Justice Arthur Goldberg

Justice Arthur Goldberg joined the U.S. Supreme Court on October 1, 1962, replacing Justice Felix Frankfurter. Goldberg was born on August 8, 1908 in Chicago. He received an undergraduate degree in law from Northwestern University in 1929 and a J.D. from Northwestern a year later. Although Goldberg was technically too young to be admitted to the Illinois bar, he sued the bar association and was admitted to the bar by court order. He then started his legal career in private practice, focusing on labor law. During the Second World War, he served in the Office of Strategic Services, a precursor to the CIA.

After the war, Goldberg returned to private practice and later worked as general counsel for the Congress of Industrial Organizations and the United Steelworkers of America. He assisted with the merger of the CIO and the American Federation of Labor in 1955. Goldberg then worked as special counsel for the AFL-CIO for the next several years until President John F. Kennedy appointed him as U.S. Secretary of Labor in early 1961.

President Kennedy nominated Goldberg to the U.S. Supreme Court on August 31, 1962. The Senate confirmed him on September 25, and he was sworn into office a week later. Goldberg would spend just three years on the Supreme Court, but he helped move it further to the left. His predecessor, Felix Frankfurter, had believed strongly in judicial restraint, whereas Goldberg was an activist who took a broad view of individual rights. For example, he felt that the Ninth Amendment of the Constitution contained an implied right to privacy, despite its absence from the text. Goldberg also strongly opposed the death penalty, and he wrote for the Court in a key Sixth Amendment case that expanded the right to counsel of criminal defendants.

Goldberg left the Court on July 25, 1965 and became the U.S. Ambassador to the United Nations. Justice Abe Fortas replaced him on the Court. Three years later, Goldberg left the ambassadorship and returned to private practice. He ran for Governor of New York in 1970 but lost decisively to Nelson Rockefeller. President Jimmy Carter awarded the Presidential Medal of Freedom to Goldberg in 1978. He died on January 19, 1990 in Washington, D.C. and was buried in Arlington National Cemetery.

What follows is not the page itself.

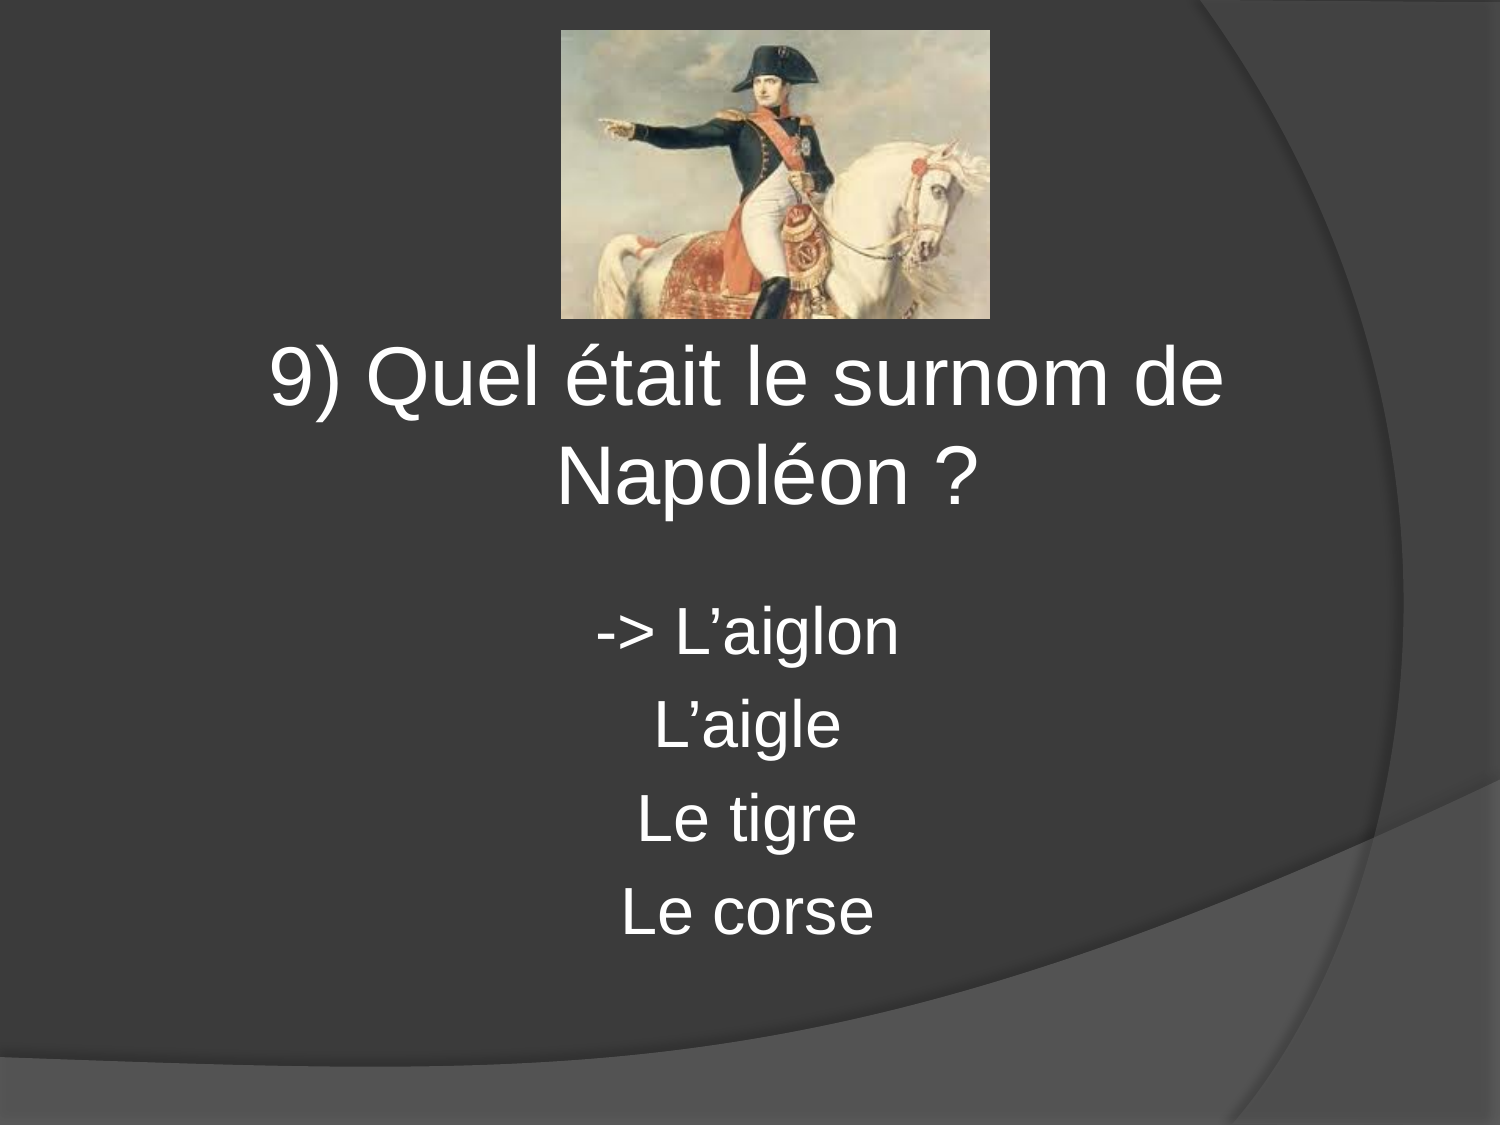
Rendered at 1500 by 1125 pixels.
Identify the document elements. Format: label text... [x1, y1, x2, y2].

picture [560, 30, 990, 319]
list 9) Quel était le surnom de Napoléon ? -> L’aiglon L’aigle Le tigre Le corse [100, 314, 1390, 1125]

Selected Opinions by Justice Goldberg:

Cox v. Louisiana (1965)

Topic: Free Speech

Allowing unfettered discretion to local officials in the regulation of the use of the streets for peaceful parades and meetings is an unwarranted abridgment of freedom of speech.


Escobedo v. Illinois (1964)

Topic: Criminal Trials & Prosecutions

When a police investigation is no longer a general inquiry into an unsolved crime but has begun to focus on a particular suspect in police custody who has been refused an opportunity to consult with their counsel and has not been warned of their constitutional right to keep silent, the accused has been denied the assistance of counsel, and no statement extracted by the police during the interrogation may be used against them at trial.


Aguilar v. Texas (1964)

Topic: Search & Seizure

Although an affidavit supporting a search warrant may be based on hearsay information, the magistrate must be informed of some of the underlying circumstances on which the person providing the information relied and some of the underlying circumstances from which the affiant concluded that the undisclosed informant was creditable or their information reliable.


Van Dusen v. Barrack (1964)

Topic: Lawsuits & Legal Procedures

When actions were properly brought in the transferor district court, and the defendants seek transfer under Section 1404(a), the change of venue should not be accompanied by a change in the governing state laws.